Clasped together in an embrace, the closeness of the two women in Consoling Friends II, a charcoal drawing by Evelyn Williams creates a unified visual form expressing the strong bonds of love and friendship. The women’s clothing, drapery, hair and elongated figures, are resonant of figures found in early Renaissance paintings and carvings. The figures have a strong sense of three-dimensional form, influenced by Williams’ interest in making sculptural reliefs in the 1970s.
Who are these women and how are they linked? Who is consoling whom? The woman at the right with long straight hair closely resembles photographs of the artist at the time, but her identity is left ambiguous. As so often in Williams’s work, identities remain a mystery. Williams was drawn to the ambiguity of human relationships, commenting that she preferred her art to question, ‘... not to be one thing or another’.
Friendship, intimacy and particularly a sense of consolation between people, is vividly expressed in this work.
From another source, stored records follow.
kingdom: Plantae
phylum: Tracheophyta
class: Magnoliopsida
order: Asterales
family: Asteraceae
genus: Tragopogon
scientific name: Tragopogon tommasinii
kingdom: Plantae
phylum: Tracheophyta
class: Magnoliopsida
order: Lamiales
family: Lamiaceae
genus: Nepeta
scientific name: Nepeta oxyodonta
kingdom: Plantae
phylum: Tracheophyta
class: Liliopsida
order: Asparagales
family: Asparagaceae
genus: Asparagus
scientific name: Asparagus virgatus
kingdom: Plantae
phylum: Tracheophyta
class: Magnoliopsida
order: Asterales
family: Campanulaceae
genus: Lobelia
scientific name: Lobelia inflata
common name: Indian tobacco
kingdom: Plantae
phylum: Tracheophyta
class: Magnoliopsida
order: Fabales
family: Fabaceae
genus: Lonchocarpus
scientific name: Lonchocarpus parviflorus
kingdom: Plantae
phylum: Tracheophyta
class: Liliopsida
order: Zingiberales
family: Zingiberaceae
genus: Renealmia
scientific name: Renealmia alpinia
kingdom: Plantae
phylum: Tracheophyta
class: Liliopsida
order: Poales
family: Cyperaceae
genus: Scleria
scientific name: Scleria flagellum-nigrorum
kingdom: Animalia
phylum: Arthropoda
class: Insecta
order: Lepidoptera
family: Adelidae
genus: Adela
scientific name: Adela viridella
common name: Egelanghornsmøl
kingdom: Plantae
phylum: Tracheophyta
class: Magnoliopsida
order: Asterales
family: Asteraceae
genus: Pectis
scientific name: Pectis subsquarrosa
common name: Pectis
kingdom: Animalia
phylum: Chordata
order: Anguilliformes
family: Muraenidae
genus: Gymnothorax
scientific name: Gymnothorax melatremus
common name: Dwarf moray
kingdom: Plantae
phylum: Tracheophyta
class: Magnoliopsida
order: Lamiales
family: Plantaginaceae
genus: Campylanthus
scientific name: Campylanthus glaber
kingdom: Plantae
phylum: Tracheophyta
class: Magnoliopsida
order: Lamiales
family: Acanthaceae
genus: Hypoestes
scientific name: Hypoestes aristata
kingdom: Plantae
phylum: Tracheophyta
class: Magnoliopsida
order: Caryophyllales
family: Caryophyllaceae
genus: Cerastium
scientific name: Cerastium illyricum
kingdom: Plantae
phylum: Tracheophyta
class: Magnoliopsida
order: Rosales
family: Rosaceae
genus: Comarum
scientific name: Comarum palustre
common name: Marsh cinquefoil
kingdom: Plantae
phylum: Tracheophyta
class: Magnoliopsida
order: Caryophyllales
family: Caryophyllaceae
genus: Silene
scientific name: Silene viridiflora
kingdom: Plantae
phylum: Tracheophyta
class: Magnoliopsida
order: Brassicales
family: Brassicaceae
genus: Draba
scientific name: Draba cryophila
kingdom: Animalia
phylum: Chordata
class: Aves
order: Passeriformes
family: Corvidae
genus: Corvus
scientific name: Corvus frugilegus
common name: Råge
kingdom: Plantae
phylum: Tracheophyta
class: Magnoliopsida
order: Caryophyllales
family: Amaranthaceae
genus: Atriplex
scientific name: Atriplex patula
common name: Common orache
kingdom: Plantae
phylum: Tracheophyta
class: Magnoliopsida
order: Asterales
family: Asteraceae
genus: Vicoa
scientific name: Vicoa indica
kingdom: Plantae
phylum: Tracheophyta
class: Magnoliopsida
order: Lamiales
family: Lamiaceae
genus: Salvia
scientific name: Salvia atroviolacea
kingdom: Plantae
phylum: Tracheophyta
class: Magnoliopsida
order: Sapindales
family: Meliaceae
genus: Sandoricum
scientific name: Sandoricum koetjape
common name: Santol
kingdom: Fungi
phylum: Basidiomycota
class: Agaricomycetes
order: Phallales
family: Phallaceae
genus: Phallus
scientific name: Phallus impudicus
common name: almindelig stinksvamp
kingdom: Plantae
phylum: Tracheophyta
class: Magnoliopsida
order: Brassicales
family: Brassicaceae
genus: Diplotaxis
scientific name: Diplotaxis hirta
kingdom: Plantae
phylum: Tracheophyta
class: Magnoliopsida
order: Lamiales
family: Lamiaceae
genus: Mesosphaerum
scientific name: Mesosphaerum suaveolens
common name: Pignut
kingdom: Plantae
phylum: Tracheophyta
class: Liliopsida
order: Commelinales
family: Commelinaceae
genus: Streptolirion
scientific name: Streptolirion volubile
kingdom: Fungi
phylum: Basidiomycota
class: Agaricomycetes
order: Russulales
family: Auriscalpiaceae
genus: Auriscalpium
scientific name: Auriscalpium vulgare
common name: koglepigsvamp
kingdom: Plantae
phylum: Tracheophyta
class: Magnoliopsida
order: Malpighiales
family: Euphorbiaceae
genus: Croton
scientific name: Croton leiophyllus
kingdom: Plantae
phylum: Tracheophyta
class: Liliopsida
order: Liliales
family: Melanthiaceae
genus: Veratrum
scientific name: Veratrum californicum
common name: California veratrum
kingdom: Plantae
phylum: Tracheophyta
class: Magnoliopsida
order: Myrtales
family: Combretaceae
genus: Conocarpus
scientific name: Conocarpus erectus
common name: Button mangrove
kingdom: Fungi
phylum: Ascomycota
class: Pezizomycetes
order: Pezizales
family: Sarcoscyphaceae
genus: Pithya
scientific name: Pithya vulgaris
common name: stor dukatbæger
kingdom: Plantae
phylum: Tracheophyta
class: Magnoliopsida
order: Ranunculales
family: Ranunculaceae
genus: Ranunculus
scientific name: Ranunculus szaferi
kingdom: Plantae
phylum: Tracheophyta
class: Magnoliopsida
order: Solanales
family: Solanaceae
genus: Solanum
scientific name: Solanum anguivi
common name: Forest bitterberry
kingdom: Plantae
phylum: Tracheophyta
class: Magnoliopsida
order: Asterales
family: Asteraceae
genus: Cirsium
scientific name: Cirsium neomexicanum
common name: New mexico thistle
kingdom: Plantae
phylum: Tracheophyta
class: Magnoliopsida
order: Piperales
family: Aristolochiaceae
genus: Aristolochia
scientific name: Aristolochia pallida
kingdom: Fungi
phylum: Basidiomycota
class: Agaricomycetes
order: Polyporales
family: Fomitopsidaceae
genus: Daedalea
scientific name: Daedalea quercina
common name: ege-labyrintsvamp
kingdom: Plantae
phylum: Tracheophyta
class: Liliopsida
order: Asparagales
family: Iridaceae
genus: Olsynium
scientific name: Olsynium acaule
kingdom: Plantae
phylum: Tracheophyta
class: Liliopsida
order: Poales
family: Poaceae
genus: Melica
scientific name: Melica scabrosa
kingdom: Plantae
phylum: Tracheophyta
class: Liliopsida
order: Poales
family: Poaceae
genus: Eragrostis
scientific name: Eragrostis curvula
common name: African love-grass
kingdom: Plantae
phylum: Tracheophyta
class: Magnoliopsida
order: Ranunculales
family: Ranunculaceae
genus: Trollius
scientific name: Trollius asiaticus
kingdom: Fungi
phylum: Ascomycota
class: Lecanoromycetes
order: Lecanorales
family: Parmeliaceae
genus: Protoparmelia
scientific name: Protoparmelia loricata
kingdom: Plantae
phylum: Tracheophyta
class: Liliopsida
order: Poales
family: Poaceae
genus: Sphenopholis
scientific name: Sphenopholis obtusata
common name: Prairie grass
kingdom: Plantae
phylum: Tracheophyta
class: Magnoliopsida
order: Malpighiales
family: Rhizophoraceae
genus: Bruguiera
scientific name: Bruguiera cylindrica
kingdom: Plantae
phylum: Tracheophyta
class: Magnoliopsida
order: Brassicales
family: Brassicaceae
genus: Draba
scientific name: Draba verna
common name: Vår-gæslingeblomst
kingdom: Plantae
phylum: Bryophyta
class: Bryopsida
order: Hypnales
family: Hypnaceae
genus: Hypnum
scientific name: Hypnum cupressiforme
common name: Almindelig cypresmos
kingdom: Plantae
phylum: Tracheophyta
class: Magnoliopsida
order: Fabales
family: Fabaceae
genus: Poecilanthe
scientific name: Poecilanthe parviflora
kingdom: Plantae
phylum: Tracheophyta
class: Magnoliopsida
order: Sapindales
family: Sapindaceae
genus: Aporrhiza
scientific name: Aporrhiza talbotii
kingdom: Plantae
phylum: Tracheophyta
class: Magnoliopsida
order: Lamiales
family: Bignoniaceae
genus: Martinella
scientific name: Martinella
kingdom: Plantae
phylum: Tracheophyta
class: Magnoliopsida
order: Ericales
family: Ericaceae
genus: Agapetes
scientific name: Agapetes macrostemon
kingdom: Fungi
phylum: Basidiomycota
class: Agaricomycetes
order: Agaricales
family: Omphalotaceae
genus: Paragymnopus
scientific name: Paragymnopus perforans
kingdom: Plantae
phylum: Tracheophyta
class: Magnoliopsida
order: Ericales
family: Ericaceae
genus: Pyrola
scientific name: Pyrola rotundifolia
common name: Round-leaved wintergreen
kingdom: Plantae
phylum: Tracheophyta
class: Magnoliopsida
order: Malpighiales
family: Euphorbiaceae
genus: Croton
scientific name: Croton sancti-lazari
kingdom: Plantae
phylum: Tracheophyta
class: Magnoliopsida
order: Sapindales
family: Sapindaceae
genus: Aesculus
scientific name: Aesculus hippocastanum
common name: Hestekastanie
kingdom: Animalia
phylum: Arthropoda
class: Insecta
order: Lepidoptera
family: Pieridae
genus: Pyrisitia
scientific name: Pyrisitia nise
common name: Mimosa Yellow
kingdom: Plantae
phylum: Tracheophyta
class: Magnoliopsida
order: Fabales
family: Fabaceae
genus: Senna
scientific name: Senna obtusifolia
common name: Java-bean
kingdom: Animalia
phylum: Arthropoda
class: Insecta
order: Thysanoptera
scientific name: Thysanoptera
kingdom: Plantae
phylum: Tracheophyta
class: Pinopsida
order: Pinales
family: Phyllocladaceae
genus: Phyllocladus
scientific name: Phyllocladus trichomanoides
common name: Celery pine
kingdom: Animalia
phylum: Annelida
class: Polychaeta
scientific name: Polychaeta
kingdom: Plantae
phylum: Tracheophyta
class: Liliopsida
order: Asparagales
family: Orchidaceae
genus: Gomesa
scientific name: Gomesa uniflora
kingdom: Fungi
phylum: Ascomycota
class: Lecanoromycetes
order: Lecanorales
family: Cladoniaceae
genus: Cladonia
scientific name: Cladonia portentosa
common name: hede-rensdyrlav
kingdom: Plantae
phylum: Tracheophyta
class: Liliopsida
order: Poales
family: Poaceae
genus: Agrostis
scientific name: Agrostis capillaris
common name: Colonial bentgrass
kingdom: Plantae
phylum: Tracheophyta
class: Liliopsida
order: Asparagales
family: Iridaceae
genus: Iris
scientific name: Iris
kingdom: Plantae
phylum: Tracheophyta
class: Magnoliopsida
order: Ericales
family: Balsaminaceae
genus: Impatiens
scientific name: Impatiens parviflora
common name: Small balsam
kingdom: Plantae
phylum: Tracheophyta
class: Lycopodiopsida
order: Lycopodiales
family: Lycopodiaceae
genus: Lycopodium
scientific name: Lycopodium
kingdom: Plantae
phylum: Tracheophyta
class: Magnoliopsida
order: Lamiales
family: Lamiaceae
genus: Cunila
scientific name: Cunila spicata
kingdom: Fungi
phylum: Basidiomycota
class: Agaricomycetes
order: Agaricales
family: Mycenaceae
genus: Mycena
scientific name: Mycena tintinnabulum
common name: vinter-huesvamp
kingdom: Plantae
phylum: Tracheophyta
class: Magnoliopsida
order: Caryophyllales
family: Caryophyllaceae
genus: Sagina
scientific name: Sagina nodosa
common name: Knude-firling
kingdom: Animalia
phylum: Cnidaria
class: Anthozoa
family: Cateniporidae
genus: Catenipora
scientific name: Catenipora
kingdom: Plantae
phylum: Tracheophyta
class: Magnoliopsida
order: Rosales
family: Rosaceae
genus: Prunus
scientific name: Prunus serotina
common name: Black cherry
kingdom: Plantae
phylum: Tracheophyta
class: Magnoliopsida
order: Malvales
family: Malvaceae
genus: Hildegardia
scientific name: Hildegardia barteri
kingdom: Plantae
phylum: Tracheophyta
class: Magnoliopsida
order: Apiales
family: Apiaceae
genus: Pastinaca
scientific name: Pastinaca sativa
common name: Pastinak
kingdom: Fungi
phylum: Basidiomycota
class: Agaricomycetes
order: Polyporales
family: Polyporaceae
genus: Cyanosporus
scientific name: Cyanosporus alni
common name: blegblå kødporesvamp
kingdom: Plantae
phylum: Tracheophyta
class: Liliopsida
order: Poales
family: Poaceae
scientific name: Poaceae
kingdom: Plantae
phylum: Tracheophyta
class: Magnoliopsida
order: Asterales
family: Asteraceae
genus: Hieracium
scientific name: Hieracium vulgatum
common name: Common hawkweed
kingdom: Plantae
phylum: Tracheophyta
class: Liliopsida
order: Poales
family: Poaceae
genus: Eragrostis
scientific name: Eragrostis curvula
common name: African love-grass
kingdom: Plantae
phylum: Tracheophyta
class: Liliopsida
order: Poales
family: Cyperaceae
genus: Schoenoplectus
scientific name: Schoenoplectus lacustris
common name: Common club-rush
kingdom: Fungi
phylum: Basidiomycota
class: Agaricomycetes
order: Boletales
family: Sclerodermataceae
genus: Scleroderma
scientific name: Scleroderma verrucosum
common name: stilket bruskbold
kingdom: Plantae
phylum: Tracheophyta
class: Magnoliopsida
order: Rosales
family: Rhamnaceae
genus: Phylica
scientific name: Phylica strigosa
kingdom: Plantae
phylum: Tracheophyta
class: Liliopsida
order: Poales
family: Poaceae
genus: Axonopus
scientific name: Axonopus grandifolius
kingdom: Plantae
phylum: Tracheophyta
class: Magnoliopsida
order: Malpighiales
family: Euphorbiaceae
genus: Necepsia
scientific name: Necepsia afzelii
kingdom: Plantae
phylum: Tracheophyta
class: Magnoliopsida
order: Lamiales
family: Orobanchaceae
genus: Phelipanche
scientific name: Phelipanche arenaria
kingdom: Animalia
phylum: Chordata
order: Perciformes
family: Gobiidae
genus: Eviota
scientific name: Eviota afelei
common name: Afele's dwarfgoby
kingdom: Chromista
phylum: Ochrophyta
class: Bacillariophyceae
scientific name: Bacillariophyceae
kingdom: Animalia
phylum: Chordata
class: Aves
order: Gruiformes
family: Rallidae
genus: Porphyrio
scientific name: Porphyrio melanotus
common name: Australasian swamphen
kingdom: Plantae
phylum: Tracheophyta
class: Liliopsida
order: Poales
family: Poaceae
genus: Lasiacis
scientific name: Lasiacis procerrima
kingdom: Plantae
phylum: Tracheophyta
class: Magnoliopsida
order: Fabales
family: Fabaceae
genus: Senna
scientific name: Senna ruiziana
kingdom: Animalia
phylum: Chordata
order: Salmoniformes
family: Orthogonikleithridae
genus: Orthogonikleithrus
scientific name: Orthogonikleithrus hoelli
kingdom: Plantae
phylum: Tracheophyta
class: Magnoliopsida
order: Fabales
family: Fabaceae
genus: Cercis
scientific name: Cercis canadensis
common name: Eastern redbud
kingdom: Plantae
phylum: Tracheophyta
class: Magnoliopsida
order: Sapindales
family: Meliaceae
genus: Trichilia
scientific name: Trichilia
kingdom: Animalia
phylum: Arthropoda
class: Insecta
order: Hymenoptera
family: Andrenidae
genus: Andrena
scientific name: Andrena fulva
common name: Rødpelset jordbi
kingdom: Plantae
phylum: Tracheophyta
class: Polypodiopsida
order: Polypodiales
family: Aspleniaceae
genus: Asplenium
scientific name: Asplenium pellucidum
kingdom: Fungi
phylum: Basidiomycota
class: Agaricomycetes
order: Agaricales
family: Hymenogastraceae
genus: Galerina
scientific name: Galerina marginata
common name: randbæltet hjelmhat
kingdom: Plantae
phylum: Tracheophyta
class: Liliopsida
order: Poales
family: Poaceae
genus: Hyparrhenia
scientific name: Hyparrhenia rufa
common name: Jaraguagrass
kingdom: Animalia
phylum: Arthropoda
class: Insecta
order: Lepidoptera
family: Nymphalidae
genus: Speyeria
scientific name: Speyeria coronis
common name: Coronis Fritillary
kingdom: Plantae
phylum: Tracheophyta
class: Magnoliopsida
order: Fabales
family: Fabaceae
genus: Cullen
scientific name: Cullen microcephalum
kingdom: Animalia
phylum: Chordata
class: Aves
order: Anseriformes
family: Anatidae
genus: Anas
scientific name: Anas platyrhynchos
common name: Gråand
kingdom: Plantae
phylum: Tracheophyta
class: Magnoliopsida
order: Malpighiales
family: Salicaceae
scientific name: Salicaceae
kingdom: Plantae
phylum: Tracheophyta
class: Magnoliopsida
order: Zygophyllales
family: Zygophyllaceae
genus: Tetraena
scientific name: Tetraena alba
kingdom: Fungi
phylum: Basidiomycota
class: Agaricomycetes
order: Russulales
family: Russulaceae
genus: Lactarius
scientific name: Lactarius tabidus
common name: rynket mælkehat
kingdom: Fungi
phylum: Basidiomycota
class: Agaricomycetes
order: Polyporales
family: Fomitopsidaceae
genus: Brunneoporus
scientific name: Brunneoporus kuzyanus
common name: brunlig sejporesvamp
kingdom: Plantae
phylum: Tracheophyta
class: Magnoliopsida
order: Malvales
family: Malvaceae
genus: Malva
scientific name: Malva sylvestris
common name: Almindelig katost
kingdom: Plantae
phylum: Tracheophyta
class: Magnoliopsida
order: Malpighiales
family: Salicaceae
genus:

Williams created it in 1977, three years after the death of her first husband, the artist Michael Fussell (1927–1974). Consolation was a recurring theme of her paintings, prints and relief sculptures at the time. Although she and Fussell had divorced, and she had remarried, they remained in touch. She later commented how her exploration of consolation was greatly influenced by an innate need to console Fussell in his final days. As she said in a 2007 BBC interview, ‘We all have problems and we all try to help each other.’